● Job
Reproduce the material below word for word, starting with the line that contains "pose: elev=36.9 azim=284.7" and going on through the last line, with both of those lines included.

● Extracted data

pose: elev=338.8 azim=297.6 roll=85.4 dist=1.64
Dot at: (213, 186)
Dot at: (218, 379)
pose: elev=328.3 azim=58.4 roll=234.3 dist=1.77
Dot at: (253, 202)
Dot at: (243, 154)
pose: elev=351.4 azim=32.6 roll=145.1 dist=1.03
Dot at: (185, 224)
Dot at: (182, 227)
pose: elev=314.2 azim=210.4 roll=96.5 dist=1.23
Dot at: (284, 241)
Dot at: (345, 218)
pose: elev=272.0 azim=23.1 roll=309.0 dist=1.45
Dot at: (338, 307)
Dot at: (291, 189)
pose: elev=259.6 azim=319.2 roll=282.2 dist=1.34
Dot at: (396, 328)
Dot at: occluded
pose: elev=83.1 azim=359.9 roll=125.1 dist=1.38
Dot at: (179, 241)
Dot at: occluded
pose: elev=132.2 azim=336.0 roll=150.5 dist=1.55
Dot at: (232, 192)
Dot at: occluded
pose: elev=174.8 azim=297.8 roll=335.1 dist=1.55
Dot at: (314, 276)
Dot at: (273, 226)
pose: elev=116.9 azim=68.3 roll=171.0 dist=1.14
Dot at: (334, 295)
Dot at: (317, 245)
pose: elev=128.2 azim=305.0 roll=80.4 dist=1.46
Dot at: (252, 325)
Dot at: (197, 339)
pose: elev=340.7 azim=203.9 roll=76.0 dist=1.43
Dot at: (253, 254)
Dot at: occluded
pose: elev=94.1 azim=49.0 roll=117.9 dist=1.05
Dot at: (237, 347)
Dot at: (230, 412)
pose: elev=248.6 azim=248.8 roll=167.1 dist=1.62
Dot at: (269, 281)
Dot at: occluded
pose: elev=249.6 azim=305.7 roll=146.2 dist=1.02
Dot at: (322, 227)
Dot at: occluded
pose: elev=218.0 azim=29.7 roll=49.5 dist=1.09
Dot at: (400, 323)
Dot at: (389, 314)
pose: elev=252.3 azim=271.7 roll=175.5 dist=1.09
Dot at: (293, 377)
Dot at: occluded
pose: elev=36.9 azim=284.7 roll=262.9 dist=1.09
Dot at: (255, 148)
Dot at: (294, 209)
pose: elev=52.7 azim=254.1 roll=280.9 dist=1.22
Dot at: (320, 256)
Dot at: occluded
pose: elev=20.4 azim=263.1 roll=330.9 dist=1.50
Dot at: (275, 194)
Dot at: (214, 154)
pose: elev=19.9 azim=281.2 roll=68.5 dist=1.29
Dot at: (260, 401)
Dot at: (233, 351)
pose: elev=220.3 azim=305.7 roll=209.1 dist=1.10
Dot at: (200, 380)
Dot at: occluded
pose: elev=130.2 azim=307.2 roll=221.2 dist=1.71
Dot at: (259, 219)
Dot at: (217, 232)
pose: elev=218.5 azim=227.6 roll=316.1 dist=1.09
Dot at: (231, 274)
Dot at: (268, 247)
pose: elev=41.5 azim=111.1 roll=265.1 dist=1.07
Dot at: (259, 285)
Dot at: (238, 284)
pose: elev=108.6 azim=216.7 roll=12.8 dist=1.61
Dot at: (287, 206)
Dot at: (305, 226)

● Response
pose: elev=36.9 azim=284.7 roll=262.9 dist=1.09
Dot at: (255, 148)
Dot at: (294, 209)
pose: elev=52.7 azim=254.1 roll=280.9 dist=1.22
Dot at: (320, 256)
Dot at: occluded
pose: elev=20.4 azim=263.1 roll=330.9 dist=1.50
Dot at: (275, 194)
Dot at: (214, 154)
pose: elev=19.9 azim=281.2 roll=68.5 dist=1.29
Dot at: (260, 401)
Dot at: (233, 351)
pose: elev=220.3 azim=305.7 roll=209.1 dist=1.10
Dot at: (200, 380)
Dot at: occluded
pose: elev=130.2 azim=307.2 roll=221.2 dist=1.71
Dot at: (259, 219)
Dot at: (217, 232)
pose: elev=218.5 azim=227.6 roll=316.1 dist=1.09
Dot at: (231, 274)
Dot at: (268, 247)
pose: elev=41.5 azim=111.1 roll=265.1 dist=1.07
Dot at: (259, 285)
Dot at: (238, 284)
pose: elev=108.6 azim=216.7 roll=12.8 dist=1.61
Dot at: (287, 206)
Dot at: (305, 226)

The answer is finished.